(Dataset entries)
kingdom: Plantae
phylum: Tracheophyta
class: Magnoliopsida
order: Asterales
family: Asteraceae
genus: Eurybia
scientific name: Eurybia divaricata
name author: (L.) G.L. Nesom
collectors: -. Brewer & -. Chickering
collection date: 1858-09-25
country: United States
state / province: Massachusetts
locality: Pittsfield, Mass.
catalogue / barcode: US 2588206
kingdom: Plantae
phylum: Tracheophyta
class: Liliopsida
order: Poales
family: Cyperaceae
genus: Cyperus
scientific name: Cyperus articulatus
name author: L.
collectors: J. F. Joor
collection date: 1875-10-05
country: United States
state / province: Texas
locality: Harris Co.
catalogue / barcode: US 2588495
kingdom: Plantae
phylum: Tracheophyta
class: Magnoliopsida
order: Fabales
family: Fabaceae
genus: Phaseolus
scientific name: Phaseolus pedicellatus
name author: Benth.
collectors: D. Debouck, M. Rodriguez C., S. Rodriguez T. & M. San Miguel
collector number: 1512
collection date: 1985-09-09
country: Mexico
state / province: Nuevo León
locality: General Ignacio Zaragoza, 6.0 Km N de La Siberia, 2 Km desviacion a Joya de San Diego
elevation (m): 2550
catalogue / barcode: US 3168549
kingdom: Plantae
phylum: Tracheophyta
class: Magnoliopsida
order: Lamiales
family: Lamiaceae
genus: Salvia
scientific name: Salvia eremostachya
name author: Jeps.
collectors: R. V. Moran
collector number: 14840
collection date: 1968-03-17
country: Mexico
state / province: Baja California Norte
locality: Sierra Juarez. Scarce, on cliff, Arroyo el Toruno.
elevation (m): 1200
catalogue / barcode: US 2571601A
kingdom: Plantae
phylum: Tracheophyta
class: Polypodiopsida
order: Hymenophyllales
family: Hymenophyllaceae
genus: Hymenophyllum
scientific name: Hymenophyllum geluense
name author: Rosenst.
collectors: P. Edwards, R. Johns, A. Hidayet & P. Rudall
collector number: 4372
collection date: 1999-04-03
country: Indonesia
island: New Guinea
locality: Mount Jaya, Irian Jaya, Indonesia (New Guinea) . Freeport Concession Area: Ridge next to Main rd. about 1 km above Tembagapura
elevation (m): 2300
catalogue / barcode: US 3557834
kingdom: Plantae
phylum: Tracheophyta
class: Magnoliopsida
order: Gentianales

_WRITTEN INSTRUCTION_
Reproduce the stretch from the line containing "collector number: 1512" through the line containing "genus: Salvia", changing "elevation (m)" to "altitude (m)" and keeping everything else the same.

_ANSWER IN FULL_
collector number: 1512
collection date: 1985-09-09
country: Mexico
state / province: Nuevo León
locality: General Ignacio Zaragoza, 6.0 Km N de La Siberia, 2 Km desviacion a Joya de San Diego
altitude (m): 2550
catalogue / barcode: US 3168549
kingdom: Plantae
phylum: Tracheophyta
class: Magnoliopsida
order: Lamiales
family: Lamiaceae
genus: Salvia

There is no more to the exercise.